====== Given passage ======

# Required documents



## Cpamukcu (May 24, 2021)

Hi
Where can I get the following letter please?

A confirmation, in writing, from the professional body, council or board recognized by SAQA in terms of section 13(1) (0 of the National Qualifications Framework Act, or any relevant government Department confirming the skills or qualifications of the applicanand appropriate post qualification experience;


----------



## jollem (Nov 9, 2016)

Cpamukcu said:


> Hi
> Where can I get the following letter please?
> 
> A confirmation, in writing, from the professional body, council or board recognized by SAQA in terms of section 13(1) (0 of the National Qualifications Framework Act, or any relevant government Department confirming the skills or qualifications of the applicanand appropriate post qualification experience;


From the industry body of your type of skill. Google and download the critical skills list. There somewhere at the bottom you will find the list of Industry bodies. Look for the one which matches your skill and check out their website for their contact details and email/phone them etc


----------



## Cpamukcu (May 24, 2021)

Thanks a lot for your reply. By the way, I got an otcome letter from ECSA stating that I should apply as "Candidate Engineering Technologist" Does applying as candidate instead of professional category preclude me from obtaining a critical skills work permit? Because in some forums, I heard that the work permit of people, who applied in the candidate category, are rejected? Is this true? I need your assistance please...


----------

======

What the exercise asks:
Answer these questions about the forum thread on required documents:
1. According to the reply, what kind of body should the letter come from?
2. Where in the critical skills list does the reply say the list of industry bodies can be found?
3. What category did the outcome letter from ECSA say to apply as?

====== Supplied material ======

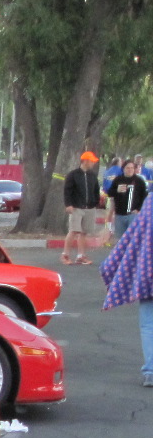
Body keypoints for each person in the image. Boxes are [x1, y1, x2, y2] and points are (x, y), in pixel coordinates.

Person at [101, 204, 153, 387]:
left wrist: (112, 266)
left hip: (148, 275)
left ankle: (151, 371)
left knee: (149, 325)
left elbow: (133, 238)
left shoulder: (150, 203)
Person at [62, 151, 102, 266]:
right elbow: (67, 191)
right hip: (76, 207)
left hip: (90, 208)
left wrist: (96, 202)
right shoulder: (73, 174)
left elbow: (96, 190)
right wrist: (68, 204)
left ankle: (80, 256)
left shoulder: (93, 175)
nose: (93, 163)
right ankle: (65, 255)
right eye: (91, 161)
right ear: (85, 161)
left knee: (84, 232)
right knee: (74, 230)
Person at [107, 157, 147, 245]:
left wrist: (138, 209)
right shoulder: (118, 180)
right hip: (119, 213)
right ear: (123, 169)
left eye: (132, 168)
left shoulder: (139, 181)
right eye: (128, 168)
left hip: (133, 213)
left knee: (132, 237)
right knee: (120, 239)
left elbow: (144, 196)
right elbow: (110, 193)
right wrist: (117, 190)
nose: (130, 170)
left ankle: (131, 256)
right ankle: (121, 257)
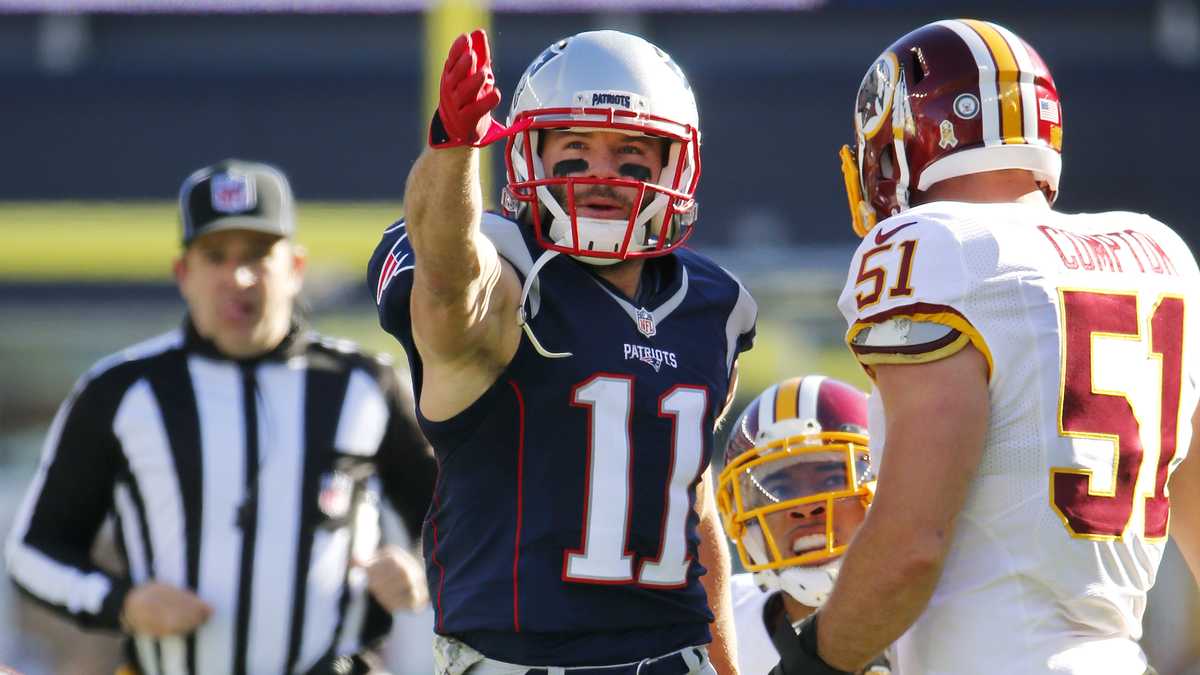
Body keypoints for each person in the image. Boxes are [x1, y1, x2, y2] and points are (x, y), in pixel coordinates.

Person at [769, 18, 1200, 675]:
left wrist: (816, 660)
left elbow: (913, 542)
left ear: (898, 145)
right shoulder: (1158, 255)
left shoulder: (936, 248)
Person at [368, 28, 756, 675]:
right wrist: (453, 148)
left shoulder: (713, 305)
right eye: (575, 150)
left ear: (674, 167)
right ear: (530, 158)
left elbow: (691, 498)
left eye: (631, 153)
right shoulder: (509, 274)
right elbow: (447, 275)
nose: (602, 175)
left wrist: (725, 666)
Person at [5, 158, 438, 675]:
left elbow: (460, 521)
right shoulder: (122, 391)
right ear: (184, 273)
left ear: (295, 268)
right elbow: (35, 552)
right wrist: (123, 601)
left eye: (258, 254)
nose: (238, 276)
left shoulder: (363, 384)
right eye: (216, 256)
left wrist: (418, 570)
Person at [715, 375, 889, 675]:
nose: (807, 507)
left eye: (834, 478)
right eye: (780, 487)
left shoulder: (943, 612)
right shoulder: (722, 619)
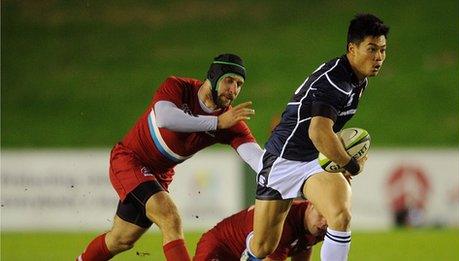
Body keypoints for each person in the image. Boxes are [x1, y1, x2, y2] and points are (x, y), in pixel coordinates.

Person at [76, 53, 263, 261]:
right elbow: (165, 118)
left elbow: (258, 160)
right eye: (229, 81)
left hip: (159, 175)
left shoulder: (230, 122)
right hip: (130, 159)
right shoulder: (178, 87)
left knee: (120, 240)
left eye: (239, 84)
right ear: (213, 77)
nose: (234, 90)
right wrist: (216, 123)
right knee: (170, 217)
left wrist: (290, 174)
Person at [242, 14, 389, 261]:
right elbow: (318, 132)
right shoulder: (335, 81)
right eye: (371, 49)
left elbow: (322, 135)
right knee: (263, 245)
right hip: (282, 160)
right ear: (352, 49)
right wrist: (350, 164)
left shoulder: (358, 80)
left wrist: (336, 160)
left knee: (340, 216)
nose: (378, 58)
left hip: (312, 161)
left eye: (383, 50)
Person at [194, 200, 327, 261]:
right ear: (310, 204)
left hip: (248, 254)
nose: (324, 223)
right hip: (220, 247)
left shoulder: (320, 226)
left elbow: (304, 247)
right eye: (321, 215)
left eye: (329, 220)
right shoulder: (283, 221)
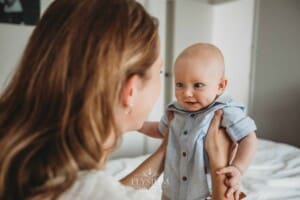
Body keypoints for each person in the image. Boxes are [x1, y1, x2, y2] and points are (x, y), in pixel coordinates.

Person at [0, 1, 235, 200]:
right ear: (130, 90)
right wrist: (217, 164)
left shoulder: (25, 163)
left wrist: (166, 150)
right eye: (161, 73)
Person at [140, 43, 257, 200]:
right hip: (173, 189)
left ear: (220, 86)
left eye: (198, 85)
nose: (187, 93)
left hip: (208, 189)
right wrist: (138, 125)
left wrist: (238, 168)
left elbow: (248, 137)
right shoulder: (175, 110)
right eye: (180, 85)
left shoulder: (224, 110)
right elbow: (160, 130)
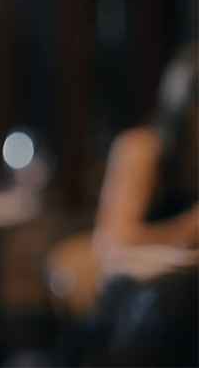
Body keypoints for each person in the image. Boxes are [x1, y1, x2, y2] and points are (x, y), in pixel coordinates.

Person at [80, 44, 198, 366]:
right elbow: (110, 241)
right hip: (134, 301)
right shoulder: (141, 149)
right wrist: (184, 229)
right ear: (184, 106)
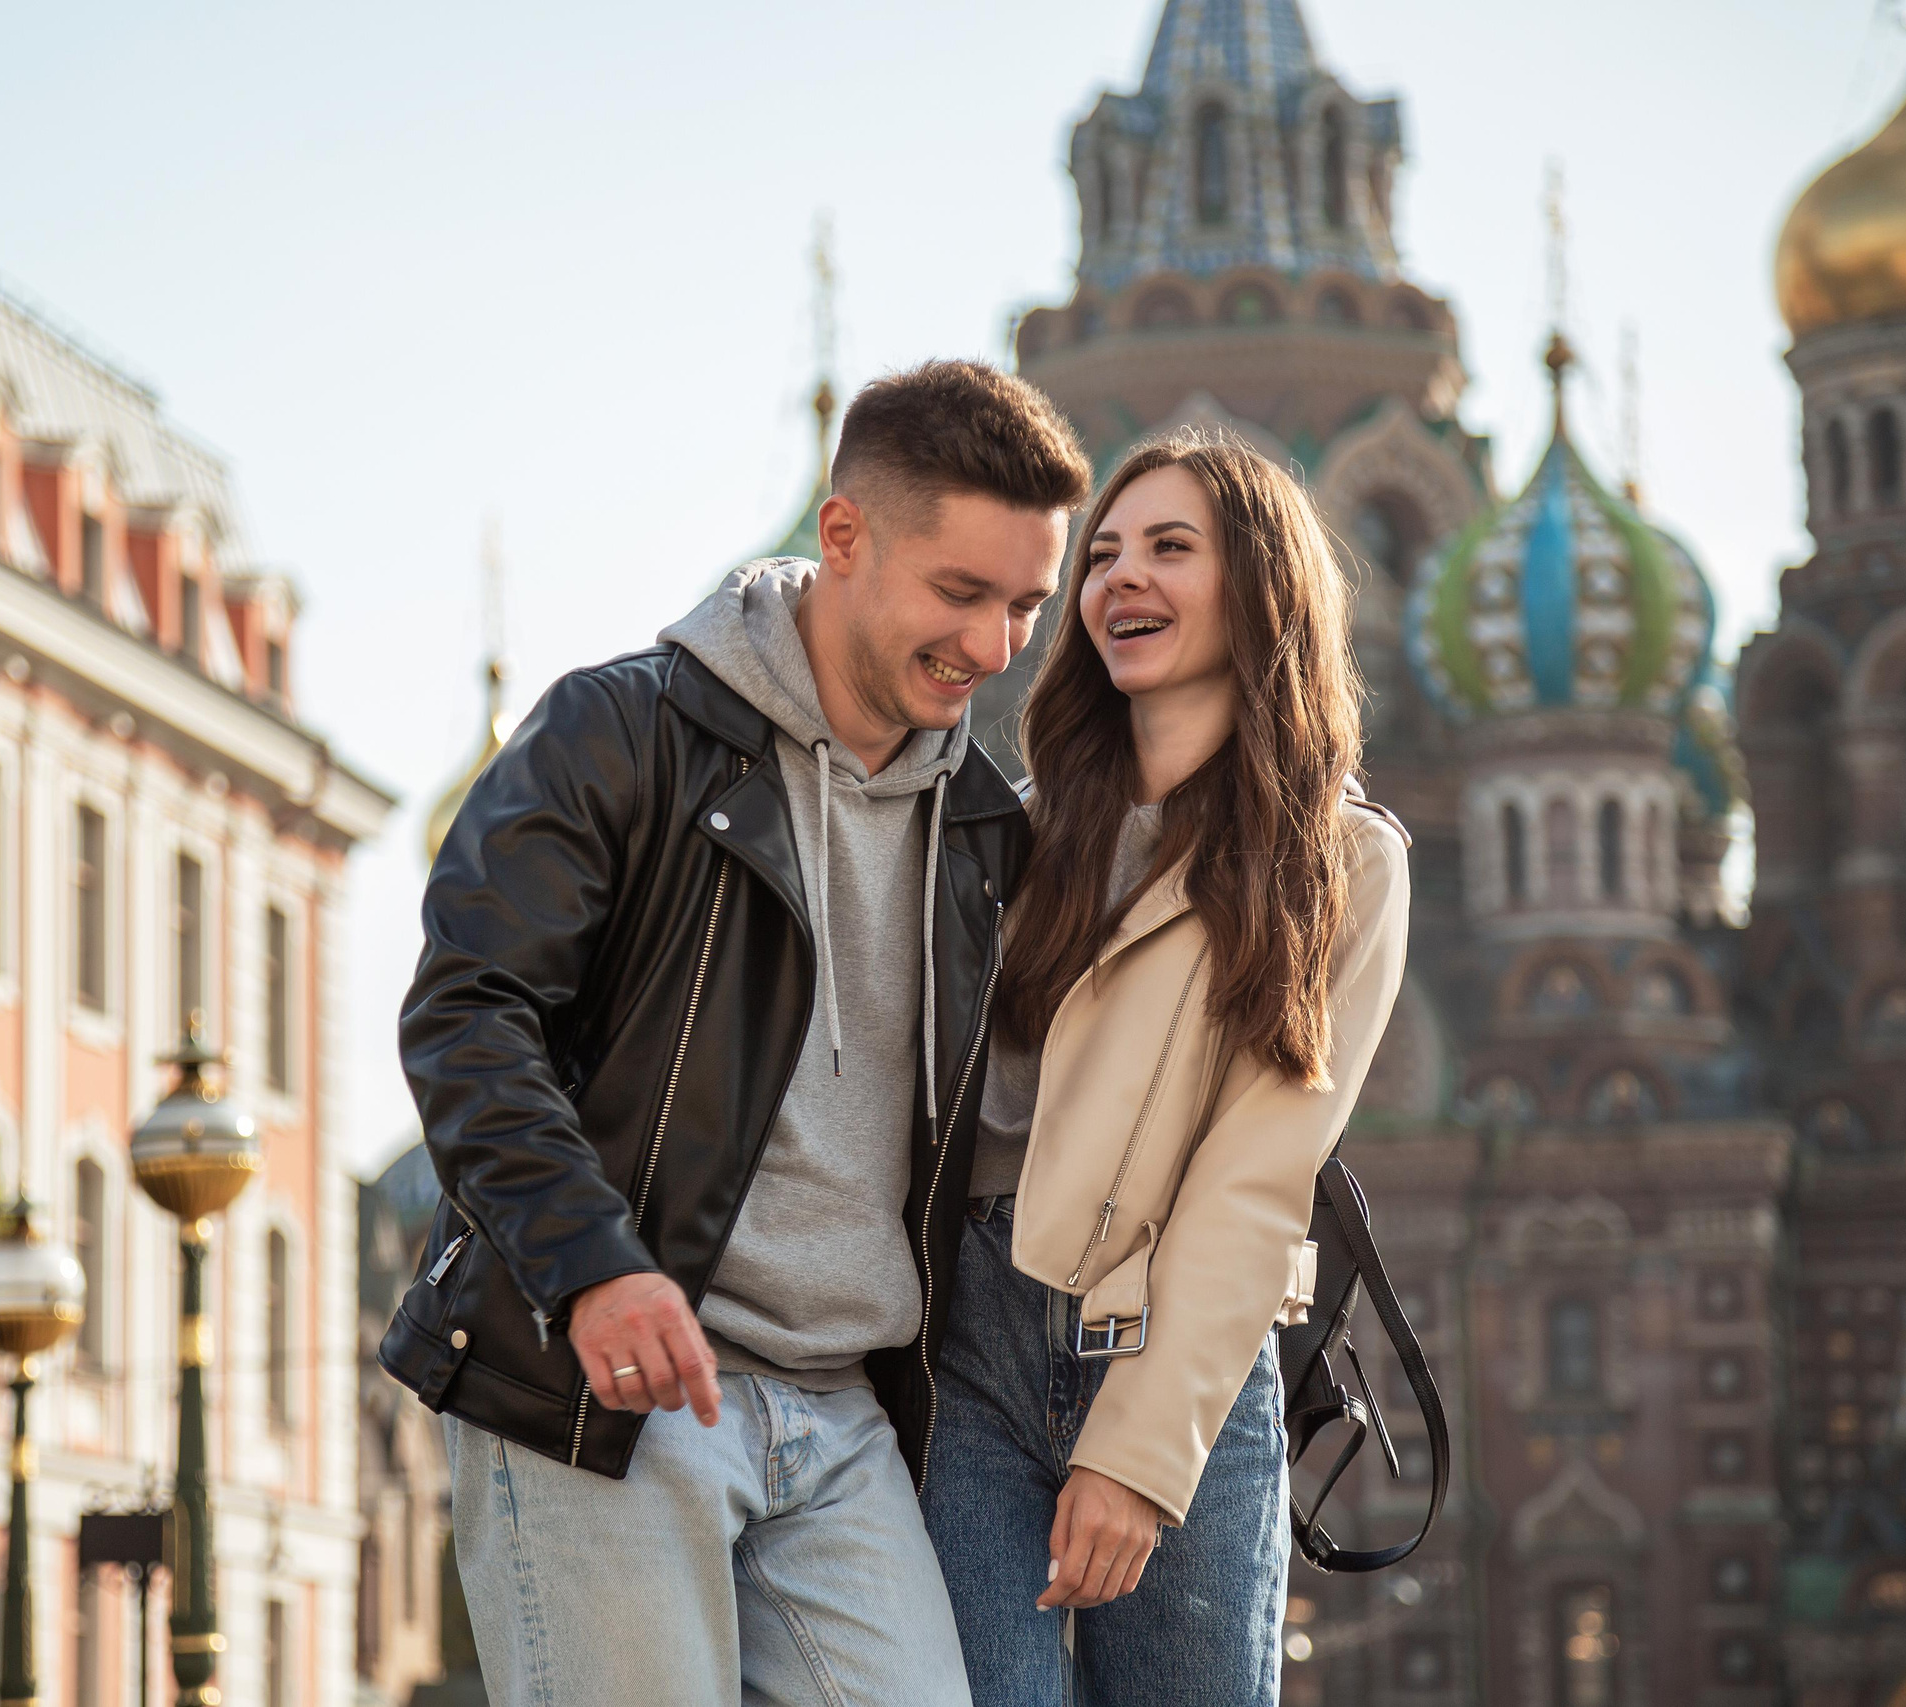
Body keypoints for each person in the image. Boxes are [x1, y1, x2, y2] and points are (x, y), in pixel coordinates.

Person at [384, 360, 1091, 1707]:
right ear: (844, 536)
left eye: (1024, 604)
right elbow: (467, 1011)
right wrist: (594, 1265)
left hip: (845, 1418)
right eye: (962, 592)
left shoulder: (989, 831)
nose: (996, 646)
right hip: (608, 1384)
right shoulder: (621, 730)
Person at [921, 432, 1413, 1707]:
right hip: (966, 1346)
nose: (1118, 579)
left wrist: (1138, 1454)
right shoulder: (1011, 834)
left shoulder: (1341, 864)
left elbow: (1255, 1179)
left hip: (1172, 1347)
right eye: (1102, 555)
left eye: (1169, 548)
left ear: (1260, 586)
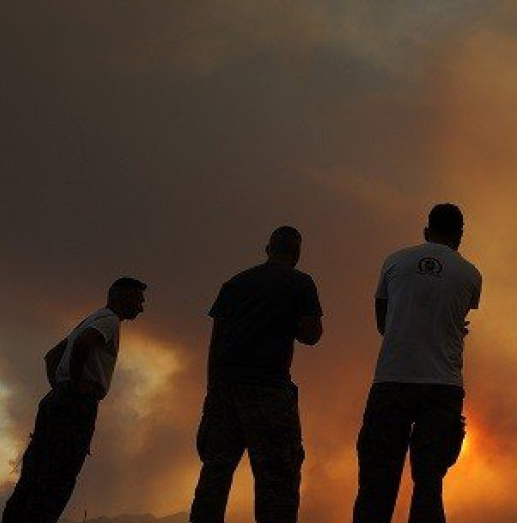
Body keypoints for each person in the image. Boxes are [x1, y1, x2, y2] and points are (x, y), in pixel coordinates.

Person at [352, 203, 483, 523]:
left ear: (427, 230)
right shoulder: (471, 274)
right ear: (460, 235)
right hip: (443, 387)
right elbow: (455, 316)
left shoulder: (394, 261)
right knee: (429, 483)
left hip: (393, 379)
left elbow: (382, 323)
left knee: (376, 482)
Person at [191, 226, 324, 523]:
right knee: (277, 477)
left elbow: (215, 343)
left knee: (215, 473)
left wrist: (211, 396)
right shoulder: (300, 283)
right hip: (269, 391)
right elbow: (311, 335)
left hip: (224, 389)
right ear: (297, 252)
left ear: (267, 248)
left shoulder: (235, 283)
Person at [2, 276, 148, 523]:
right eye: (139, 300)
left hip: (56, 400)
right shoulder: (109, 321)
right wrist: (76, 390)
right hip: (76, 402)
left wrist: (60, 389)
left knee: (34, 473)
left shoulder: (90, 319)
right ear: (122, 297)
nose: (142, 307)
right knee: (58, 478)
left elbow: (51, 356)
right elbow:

======

Response for this exercise:
1. The industry body of your type of skill.
2. Somewhere at the bottom.
3. "Candidate Engineering Technologist".